** Opening Information shown block **
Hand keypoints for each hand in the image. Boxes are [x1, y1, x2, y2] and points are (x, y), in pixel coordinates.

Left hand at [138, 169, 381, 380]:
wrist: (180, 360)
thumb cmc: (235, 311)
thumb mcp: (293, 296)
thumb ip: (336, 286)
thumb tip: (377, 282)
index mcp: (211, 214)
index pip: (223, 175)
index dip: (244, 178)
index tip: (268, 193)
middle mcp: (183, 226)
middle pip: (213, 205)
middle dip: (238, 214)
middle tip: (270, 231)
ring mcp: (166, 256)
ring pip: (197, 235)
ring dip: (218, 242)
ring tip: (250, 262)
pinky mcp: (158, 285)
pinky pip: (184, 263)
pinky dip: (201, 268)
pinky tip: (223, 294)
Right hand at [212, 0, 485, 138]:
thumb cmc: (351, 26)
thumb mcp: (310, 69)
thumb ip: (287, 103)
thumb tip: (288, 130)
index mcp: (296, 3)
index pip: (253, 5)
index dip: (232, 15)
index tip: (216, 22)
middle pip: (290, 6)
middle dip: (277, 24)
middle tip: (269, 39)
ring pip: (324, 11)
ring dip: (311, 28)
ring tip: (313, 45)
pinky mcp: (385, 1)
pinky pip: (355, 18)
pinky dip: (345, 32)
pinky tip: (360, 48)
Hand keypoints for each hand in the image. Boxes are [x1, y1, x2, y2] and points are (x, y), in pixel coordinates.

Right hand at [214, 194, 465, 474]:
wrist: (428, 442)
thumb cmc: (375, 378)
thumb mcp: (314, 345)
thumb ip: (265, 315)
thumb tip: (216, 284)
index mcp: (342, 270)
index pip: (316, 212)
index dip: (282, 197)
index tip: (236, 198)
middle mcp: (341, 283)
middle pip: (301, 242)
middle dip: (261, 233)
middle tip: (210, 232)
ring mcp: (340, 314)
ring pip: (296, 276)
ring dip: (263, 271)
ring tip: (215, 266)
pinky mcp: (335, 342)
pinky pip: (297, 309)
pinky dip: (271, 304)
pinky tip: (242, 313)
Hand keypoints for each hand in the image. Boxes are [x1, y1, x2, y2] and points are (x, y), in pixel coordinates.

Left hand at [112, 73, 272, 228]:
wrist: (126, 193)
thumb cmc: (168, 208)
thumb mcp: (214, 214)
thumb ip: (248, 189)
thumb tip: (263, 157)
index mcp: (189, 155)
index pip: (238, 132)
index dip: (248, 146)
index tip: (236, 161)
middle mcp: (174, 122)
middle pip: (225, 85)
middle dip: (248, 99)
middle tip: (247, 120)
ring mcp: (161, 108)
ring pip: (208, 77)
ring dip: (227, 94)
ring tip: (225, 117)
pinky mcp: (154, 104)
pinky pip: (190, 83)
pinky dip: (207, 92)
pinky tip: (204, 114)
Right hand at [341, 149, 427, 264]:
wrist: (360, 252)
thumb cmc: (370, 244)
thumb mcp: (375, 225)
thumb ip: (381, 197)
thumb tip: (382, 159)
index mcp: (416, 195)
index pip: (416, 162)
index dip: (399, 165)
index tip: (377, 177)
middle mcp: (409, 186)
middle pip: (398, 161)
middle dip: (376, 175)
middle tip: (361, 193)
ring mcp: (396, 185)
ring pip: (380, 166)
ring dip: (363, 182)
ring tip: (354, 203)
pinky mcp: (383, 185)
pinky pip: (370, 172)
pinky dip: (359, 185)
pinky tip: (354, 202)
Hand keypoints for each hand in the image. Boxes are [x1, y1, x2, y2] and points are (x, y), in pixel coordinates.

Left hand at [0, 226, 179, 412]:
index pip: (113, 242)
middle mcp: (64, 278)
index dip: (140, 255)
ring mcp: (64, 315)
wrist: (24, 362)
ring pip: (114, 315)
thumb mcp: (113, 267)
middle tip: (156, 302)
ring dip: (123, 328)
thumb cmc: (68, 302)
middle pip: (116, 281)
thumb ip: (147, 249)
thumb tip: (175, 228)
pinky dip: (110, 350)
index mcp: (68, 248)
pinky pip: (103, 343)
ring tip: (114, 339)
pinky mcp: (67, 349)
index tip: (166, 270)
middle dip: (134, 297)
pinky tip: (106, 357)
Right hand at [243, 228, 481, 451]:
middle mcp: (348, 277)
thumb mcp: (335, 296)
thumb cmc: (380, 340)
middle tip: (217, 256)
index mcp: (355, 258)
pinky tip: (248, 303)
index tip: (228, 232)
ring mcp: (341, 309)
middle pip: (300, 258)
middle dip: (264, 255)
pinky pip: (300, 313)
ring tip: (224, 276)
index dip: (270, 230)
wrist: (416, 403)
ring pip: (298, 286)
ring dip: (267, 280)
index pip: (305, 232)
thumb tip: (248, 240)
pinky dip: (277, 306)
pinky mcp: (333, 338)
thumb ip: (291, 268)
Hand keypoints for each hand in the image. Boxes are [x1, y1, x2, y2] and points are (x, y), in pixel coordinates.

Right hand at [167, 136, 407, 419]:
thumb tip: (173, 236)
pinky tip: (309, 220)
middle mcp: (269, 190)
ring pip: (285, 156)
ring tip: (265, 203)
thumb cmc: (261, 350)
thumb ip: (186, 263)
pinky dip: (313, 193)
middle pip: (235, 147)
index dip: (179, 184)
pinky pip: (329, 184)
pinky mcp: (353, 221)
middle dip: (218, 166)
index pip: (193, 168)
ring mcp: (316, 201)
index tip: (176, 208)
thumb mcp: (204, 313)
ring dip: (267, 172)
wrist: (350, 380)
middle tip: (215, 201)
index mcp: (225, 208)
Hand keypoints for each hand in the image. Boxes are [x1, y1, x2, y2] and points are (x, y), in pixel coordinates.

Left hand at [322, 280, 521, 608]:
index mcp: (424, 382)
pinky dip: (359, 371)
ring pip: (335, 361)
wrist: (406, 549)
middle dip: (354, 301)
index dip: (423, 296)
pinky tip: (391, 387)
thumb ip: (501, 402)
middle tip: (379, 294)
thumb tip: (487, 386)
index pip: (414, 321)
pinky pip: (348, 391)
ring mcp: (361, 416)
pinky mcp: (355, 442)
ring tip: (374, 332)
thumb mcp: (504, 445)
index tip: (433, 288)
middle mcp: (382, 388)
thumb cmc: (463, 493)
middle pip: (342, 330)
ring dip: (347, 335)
** Closing Information shown block **
## Task
What lines in the entries above include the string "Left"? Return each one.

## Answer box
Left hand at [138, 169, 381, 380]:
Left hand at [112, 73, 272, 228]:
Left hand at [0, 226, 179, 412]:
Left hand at [322, 280, 521, 608]:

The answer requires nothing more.